Data to use -
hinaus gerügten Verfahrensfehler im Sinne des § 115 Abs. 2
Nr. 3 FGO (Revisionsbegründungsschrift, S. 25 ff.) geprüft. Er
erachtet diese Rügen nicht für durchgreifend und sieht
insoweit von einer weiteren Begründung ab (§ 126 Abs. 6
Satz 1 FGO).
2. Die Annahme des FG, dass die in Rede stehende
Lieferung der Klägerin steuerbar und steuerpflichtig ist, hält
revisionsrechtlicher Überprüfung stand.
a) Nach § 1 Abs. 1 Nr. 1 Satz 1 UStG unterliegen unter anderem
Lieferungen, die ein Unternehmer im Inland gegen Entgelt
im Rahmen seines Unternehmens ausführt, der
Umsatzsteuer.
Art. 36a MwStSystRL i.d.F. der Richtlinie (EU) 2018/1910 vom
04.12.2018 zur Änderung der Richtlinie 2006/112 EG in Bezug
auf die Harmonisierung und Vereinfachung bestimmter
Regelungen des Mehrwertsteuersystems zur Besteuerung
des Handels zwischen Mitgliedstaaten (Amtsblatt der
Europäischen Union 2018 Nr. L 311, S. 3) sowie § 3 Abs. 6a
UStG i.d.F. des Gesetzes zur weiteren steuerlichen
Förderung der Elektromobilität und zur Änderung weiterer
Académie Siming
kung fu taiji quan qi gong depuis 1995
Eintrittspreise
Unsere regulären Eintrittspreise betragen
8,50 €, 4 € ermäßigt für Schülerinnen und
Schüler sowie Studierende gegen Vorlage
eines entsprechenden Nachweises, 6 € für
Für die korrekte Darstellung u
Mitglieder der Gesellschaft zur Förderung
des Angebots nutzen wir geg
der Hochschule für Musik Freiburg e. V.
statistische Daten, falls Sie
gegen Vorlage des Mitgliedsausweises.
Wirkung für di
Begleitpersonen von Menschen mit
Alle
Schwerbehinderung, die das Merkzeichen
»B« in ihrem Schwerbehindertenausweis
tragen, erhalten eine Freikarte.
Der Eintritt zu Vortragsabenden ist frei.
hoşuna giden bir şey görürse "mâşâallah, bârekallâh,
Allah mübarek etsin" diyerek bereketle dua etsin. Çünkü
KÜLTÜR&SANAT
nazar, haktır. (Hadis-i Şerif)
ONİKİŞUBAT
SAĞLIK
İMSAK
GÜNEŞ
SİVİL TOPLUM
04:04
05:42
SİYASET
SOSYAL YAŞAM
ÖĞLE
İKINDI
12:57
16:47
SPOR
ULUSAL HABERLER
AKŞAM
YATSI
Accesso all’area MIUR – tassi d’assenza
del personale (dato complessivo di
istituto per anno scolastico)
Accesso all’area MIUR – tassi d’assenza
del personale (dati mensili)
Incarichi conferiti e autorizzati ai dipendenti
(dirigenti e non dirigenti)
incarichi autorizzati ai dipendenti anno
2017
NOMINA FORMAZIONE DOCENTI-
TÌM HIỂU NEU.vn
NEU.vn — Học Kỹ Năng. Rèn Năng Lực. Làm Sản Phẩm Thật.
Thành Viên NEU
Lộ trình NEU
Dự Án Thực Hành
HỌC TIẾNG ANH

Task details - Give again only the lines of the material above that run from the one with "tragen, erhalten eine Freikarte." through the end, both included, exactly as they appear.

Final answer -
tragen, erhalten eine Freikarte.
Der Eintritt zu Vortragsabenden ist frei.
hoşuna giden bir şey görürse "mâşâallah, bârekallâh,
Allah mübarek etsin" diyerek bereketle dua etsin. Çünkü
KÜLTÜR&SANAT
nazar, haktır. (Hadis-i Şerif)
ONİKİŞUBAT
SAĞLIK
İMSAK
GÜNEŞ
SİVİL TOPLUM
04:04
05:42
SİYASET
SOSYAL YAŞAM
ÖĞLE
İKINDI
12:57
16:47
SPOR
ULUSAL HABERLER
AKŞAM
YATSI
Accesso all’area MIUR – tassi d’assenza
del personale (dato complessivo di
istituto per anno scolastico)
Accesso all’area MIUR – tassi d’assenza
del personale (dati mensili)
Incarichi conferiti e autorizzati ai dipendenti
(dirigenti e non dirigenti)
incarichi autorizzati ai dipendenti anno
2017
NOMINA FORMAZIONE DOCENTI-
TÌM HIỂU NEU.vn
NEU.vn — Học Kỹ Năng. Rèn Năng Lực. Làm Sản Phẩm Thật.
Thành Viên NEU
Lộ trình NEU
Dự Án Thực Hành
HỌC TIẾNG ANH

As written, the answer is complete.